Selon lui, les affections les plus courantes sont celles qui seraient faciles à traiter en milieu urbain, mais qui ont été laissées à l'abandon et se sont aggravées en raison du manque d'accès aux soins: infections, hernies, cataractes. «Certaines personnes attendent des années avant de pouvoir consulter pour la première fois», dit-il. «D'autres voyagent pendant des heures en canoë juste pour venir nous voir.»
L'endroit est impeccable. Les bénévoles et le personnel en prennent soin comme s'il s'agissait de leur propre maison. Felipe aime les gens qu'il sert. «Les gens d'ici sont parmi les plus gentils que j'ai jamais rencontrés», dit-il. «Ils nous font entièrement confiance et ils donnent beaucoup, même s'ils ont très peu. Hier, un patient m'a donné un fruit que je n'avais jamais vu auparavant. Un autre m'a apporté un sac de jambu, une feuille qui a un effet anesthésiant dans la bouche, simplement parce qu'il m'avait entendu dire que je n'en avais jamais mangé. C'est ce genre d'amour qui donne envie de revenir.»
Deux personnes l'interpellent: «Êtes-vous médecin?» lui demandent-elles, avant de me demander de les prendre en photo.
Felipe, qui pratique jusqu'à dix opérations des yeux et voit des dizaines de patients chaque jour, affirme que cette expérience transforme non seulement ceux qui reçoivent les soins, mais aussi ceux qui les dispensent. «Il ne s'agit pas seulement de charité», dit-il. «Il s'agit d'une transformation, pour eux comme pour nous.»
Le rêve du Pape François
Il fait un geste en direction du bateau voisin, le Pape François. «C'était son rêve», explique Felipe. «Le rêve d'atteindre ceux qui sont loin, non seulement géographiquement, mais aussi socialement. Et je pense qu'il serait vraiment fier de ce qui se passe ici.»
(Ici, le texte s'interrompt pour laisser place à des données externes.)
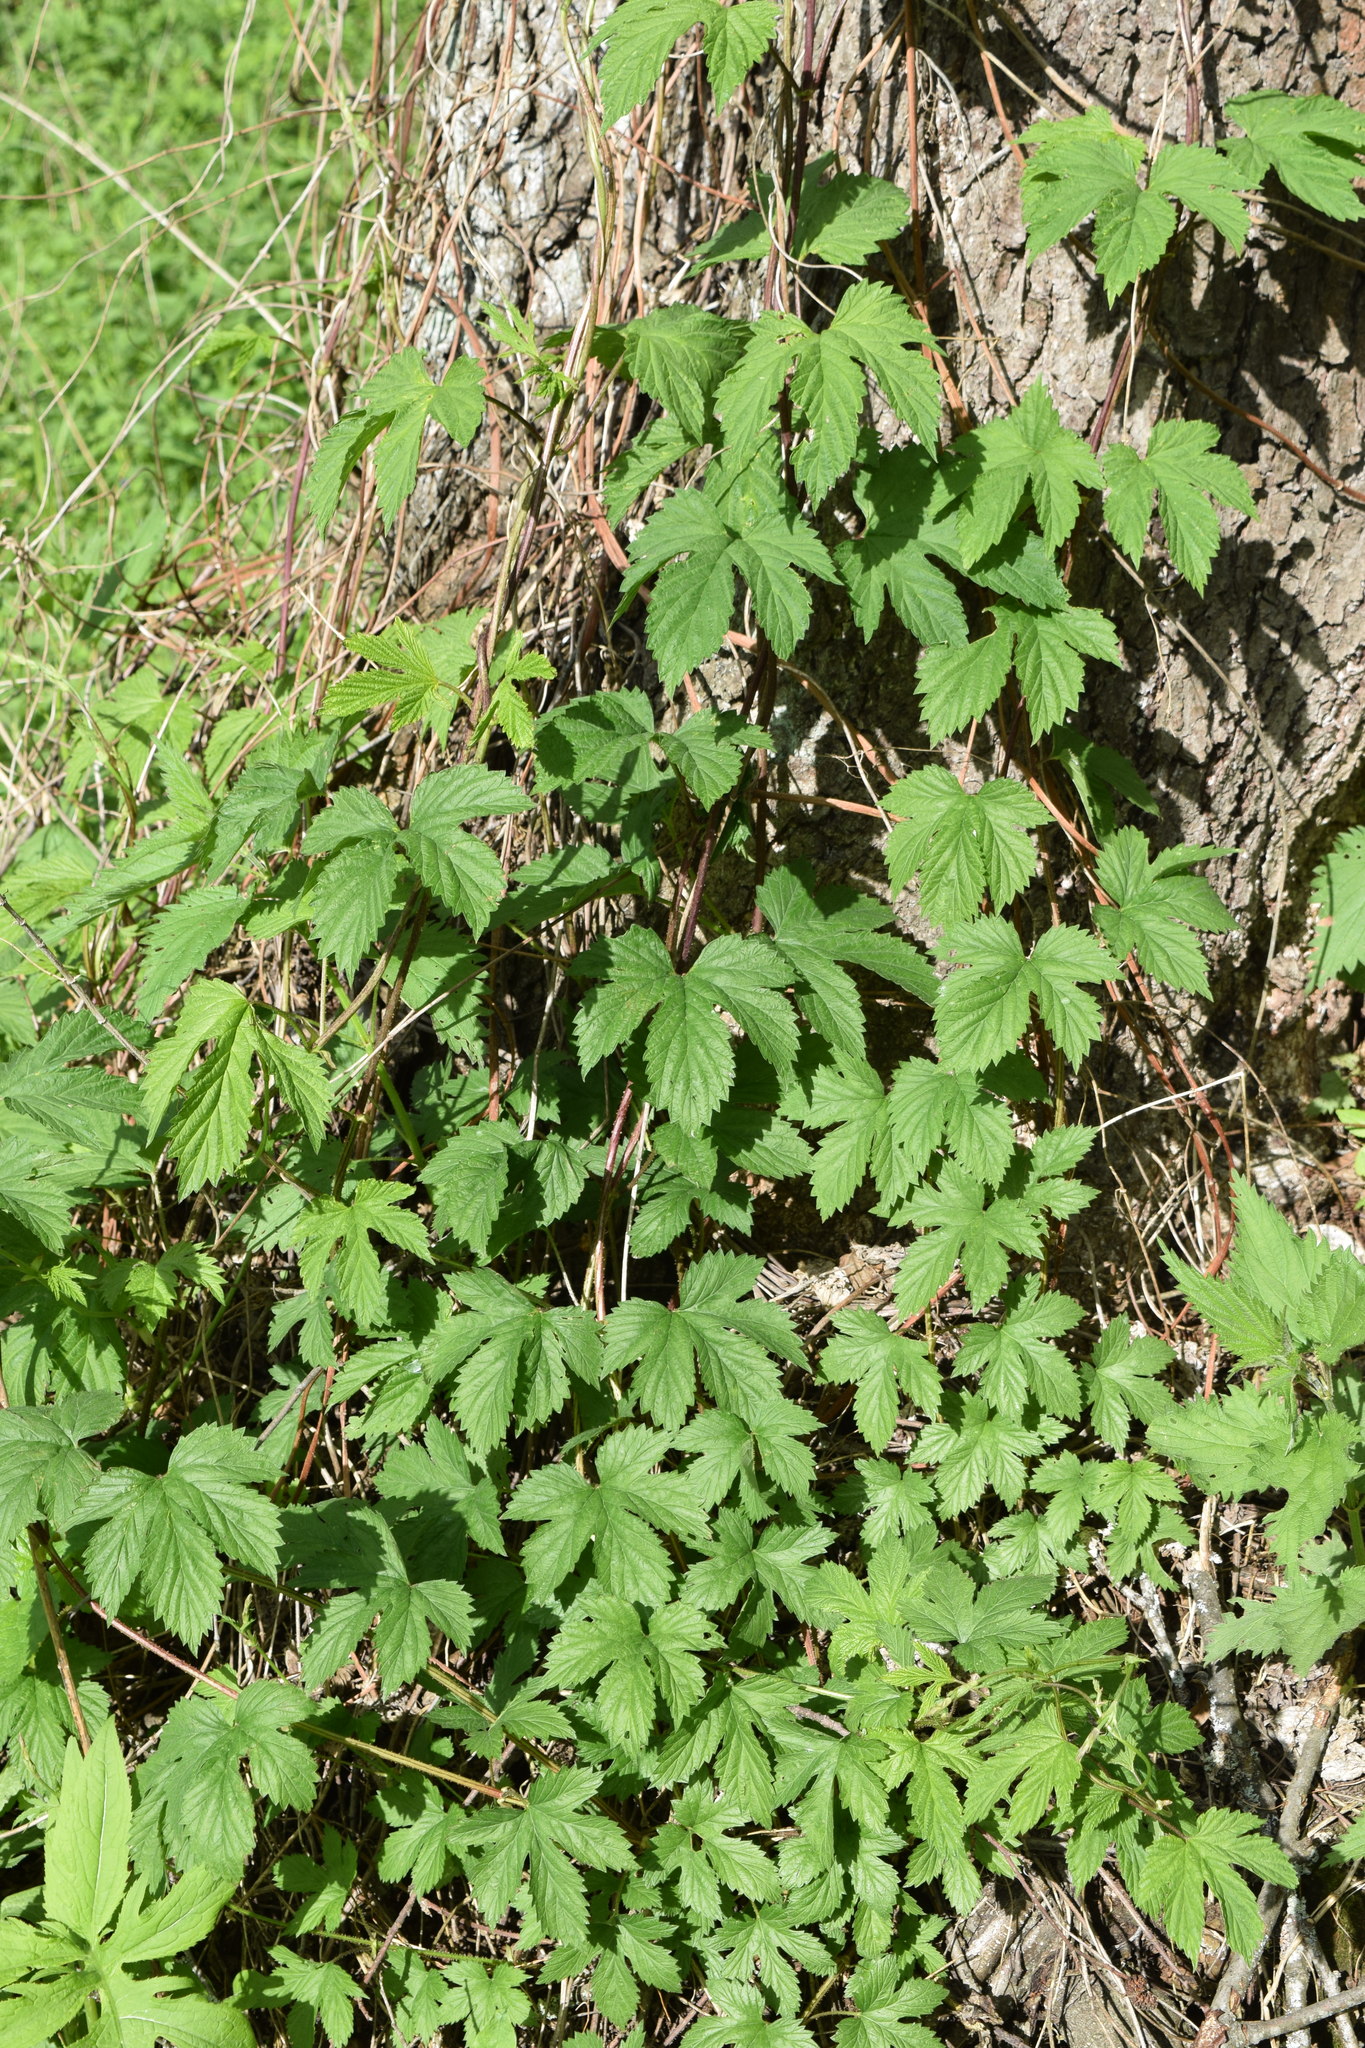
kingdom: Plantae
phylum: Tracheophyta
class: Magnoliopsida
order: Rosales
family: Cannabaceae
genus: Humulus
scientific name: Humulus lupulus
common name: Hop
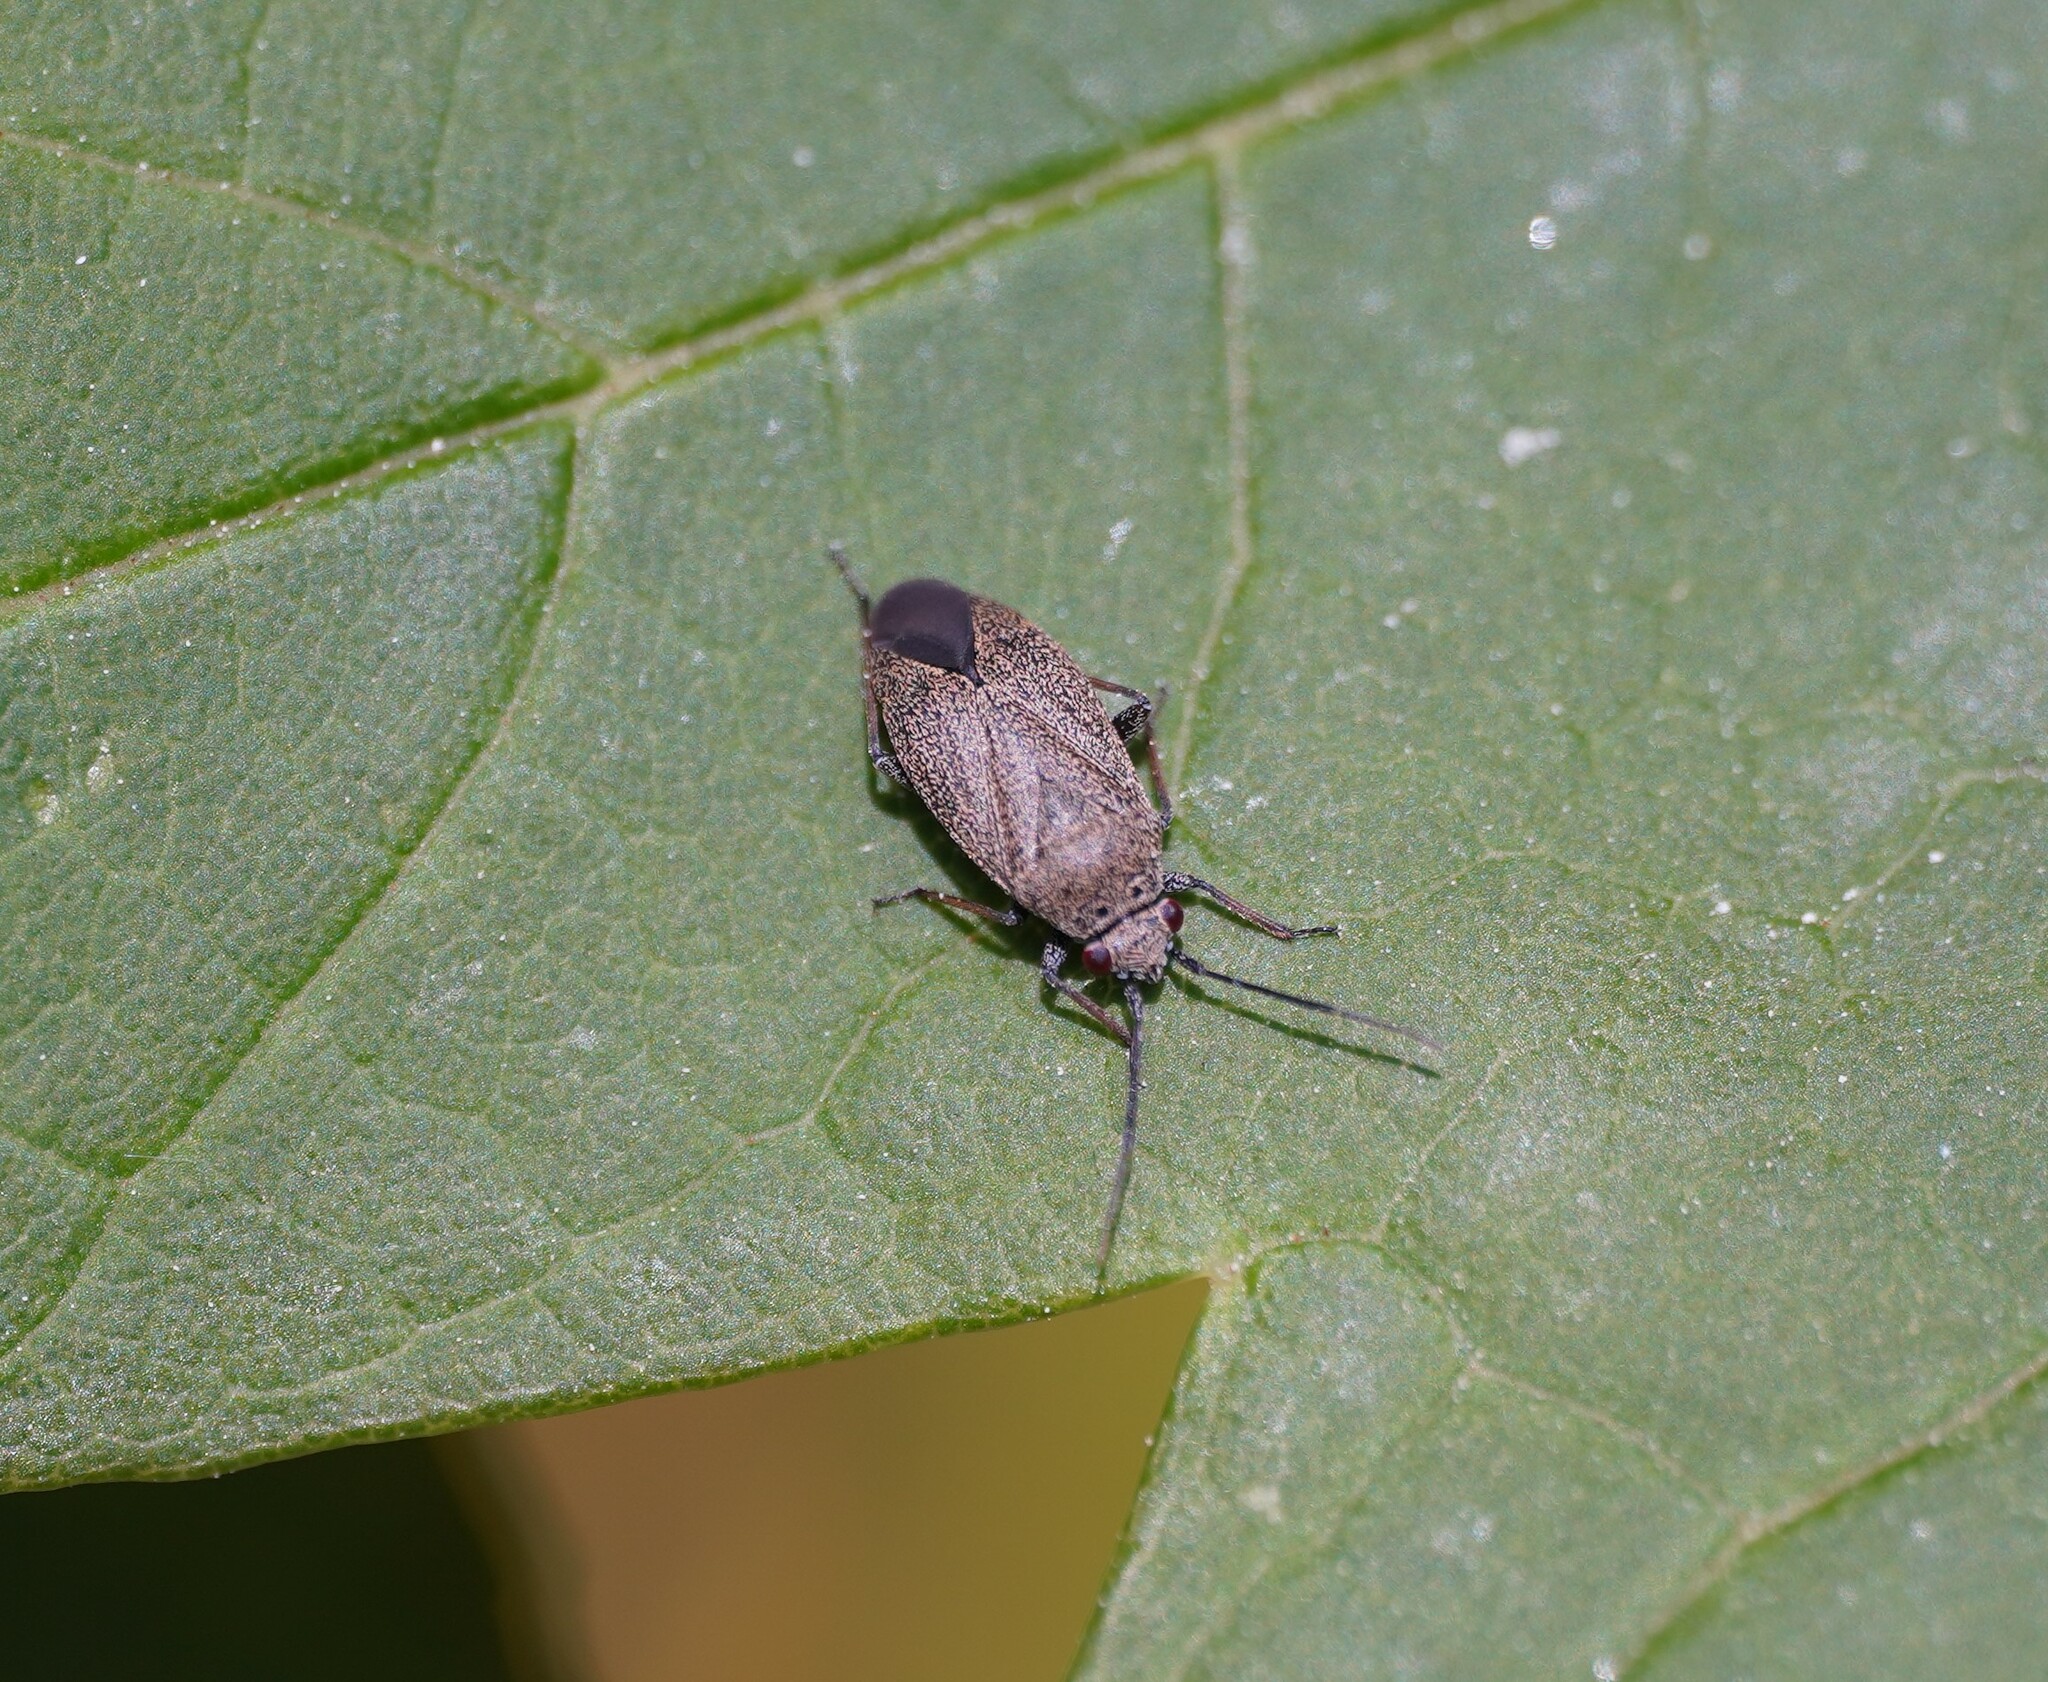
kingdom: Animalia
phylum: Arthropoda
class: Insecta
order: Hemiptera
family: Miridae
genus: Heterocordylus
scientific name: Heterocordylus tibialis
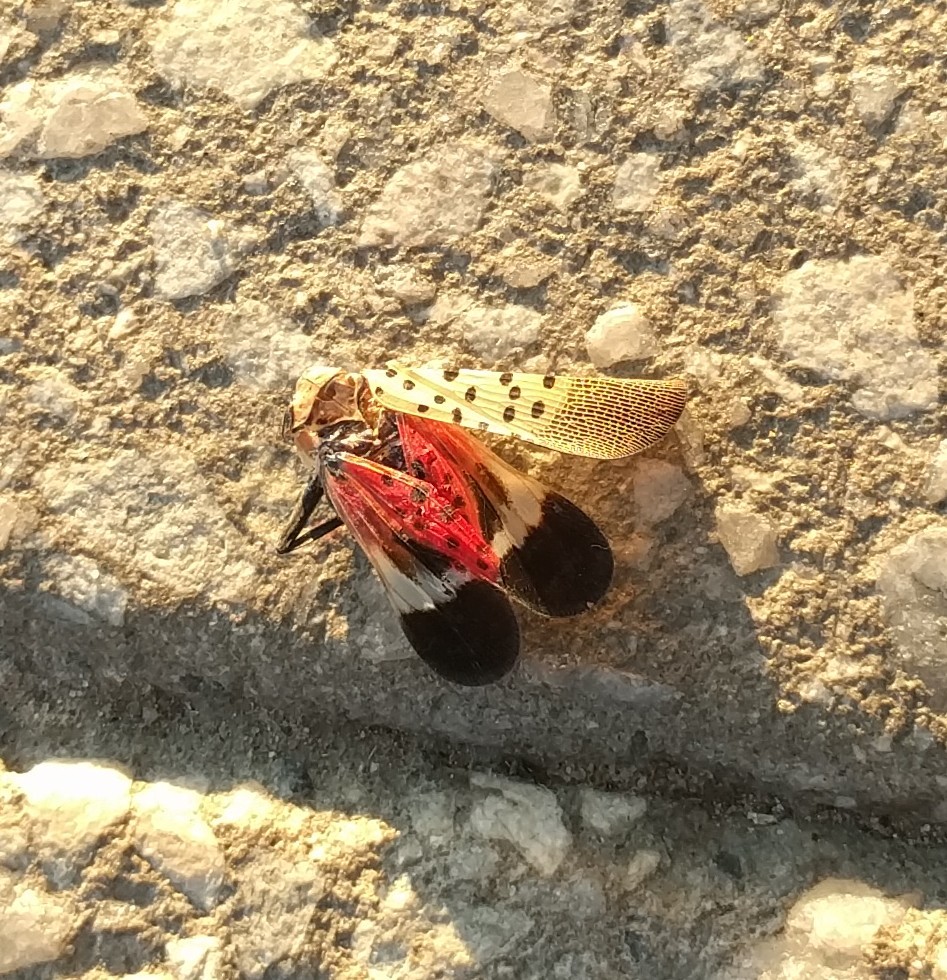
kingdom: Animalia
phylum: Arthropoda
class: Insecta
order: Hemiptera
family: Fulgoridae
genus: Lycorma
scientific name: Lycorma delicatula
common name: Spotted lanternfly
Alors que la COP30 se déroule à Belém, les bateaux qui naviguent sur le fleuve Amazone rappellent aux participants qu'il existe un lien étroit entre le souci des personnes et celui de notre maison commune. «La COP est synonyme de changement», explique Felipe. «Il s'agit de reconnaître que nous sommes tous différents, mais qu'il existe quelque chose qui nous relie: la gentillesse, le souci les uns des autres et celui de la création. Ce bateau est la preuve de ce lien.»
Son expédition de dix jours touche bientôt à sa fin, mais Felipe ne peut s'empêcher de penser à la prochaine. «Dès que je rentrerai chez moi, dit-il en souriant, je commencerai à chercher la prochaine mission. Je ne veux pas que cela s'arrête.» Quel merveilleux héritage: le Pape François est toujours là, au cœur de l'Amazonie.